Flooding and high winds in the port city of Hội An in Quảng Nam Province as it is hit by Typhoon Nari. Vietnam Bridge.

Tropical storms are caused by solar energy heating the air above the oceans, which causes the air to rise leading to an inrush of air. If this happens over a large enough area the inrushing air will start to circulate, as the rotation of the Earth causes the winds closer to the equator to move eastwards compared to those further away (the Coriolis Effect). This leads to tropical storms rotating clockwise in the southern hemisphere and anticlockwise in the northern hemisphere.These storms tend to grow in strength as they move across the ocean and lose it as they pass over land (this is not completely true: many tropical storms peter out without reaching land due to wider atmospheric patterns), since the land tends to absorb solar energy while the sea reflects it.

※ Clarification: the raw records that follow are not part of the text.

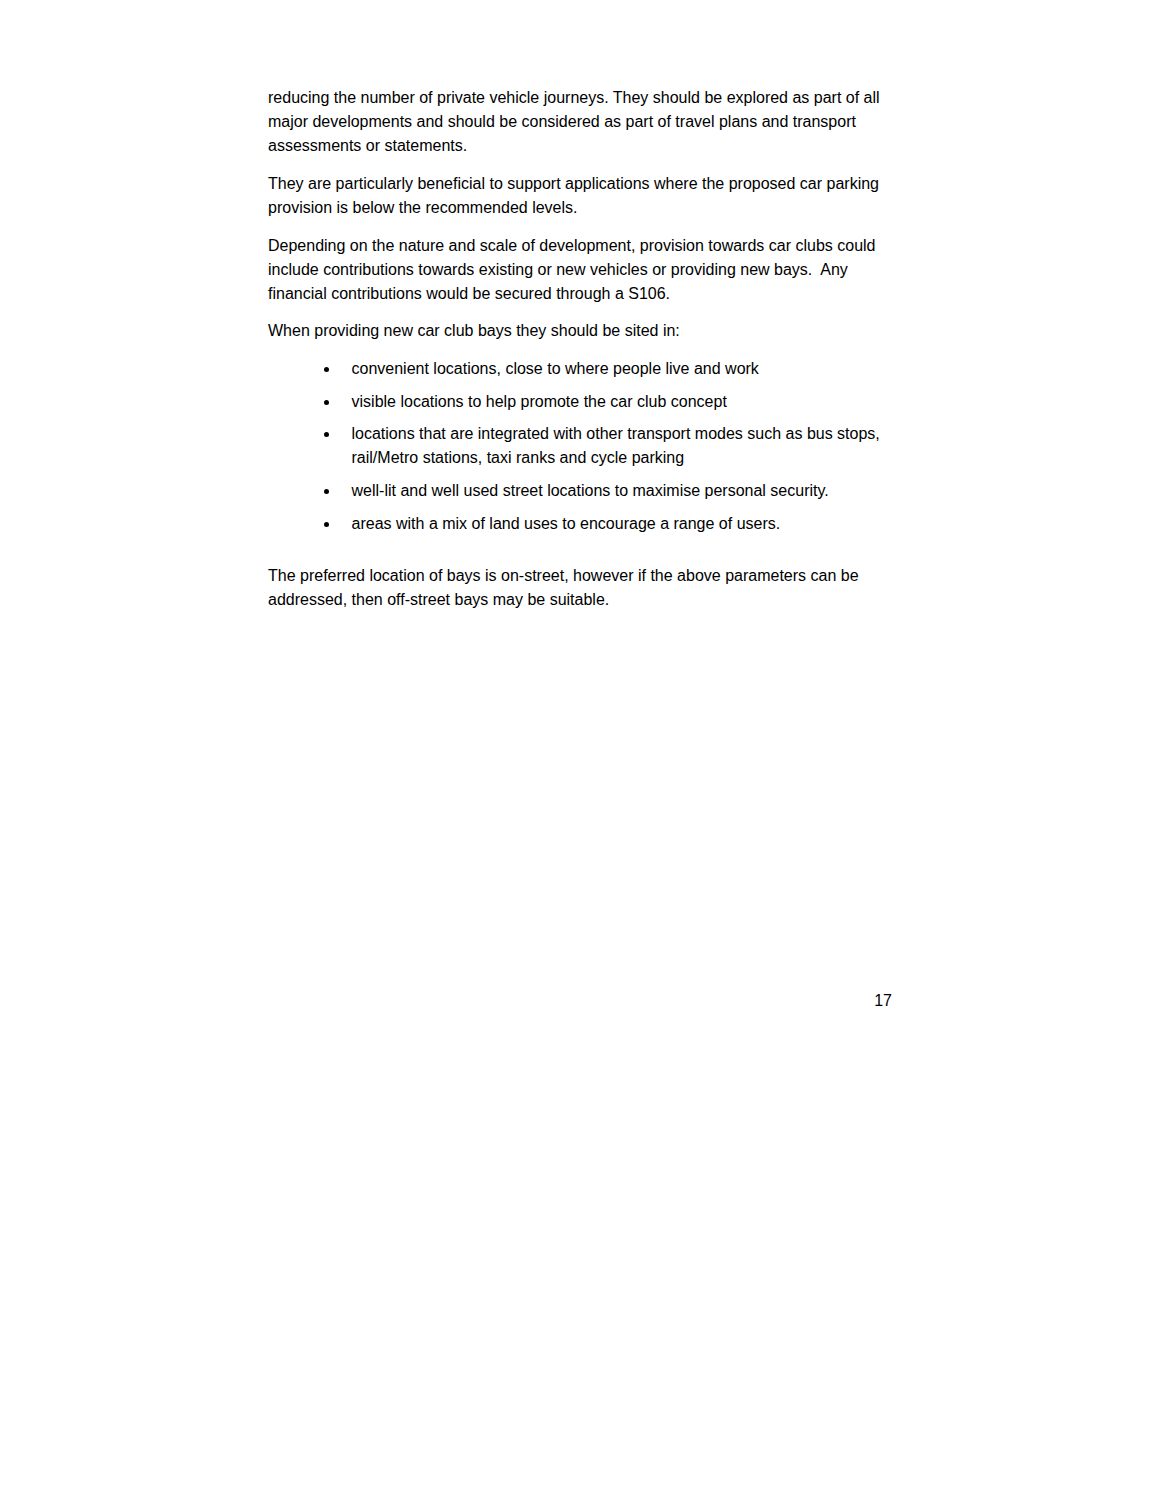reducing the number of private vehicle journeys. They should be explored as part of all major developments and should be considered as part of travel plans and transport assessments or statements.
They are particularly beneficial to support applications where the proposed car parking provision is below the recommended levels.
Depending on the nature and scale of development, provision towards car clubs could include contributions towards existing or new vehicles or providing new bays. Any financial contributions would be secured through a S106.
When providing new car club bays they should be sited in:
convenient locations, close to where people live and work
visible locations to help promote the car club concept
locations that are integrated with other transport modes such as bus stops, rail/Metro stations, taxi ranks and cycle parking
well-lit and well used street locations to maximise personal security.
areas with a mix of land uses to encourage a range of users.
The preferred location of bays is on-street, however if the above parameters can be addressed, then off-street bays may be suitable.
17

Flooding in Quảng Nam Province. Vietnam Bridge.

The low pressure above tropical storms causes water to rise there by ~1 cm for every millibar drop in pressure, leading to a storm surge that can overwhelm low-lying coastal areas, while at the same time the heat leads to high levels of evaporation from the sea - and subsequently high levels of rainfall. This can cause additional flooding on land, as well as landslides, which are are a common problem after severe weather events, as excess pore water pressure can overcome cohesion in soil and sediments, allowing them to flow like liquids. Approximately 90% of all landslides are caused by heavy rainfall.

Flooding on the Perfume River in Huế City, Thừa Thiên–Huế Province. Vietnam Bridge.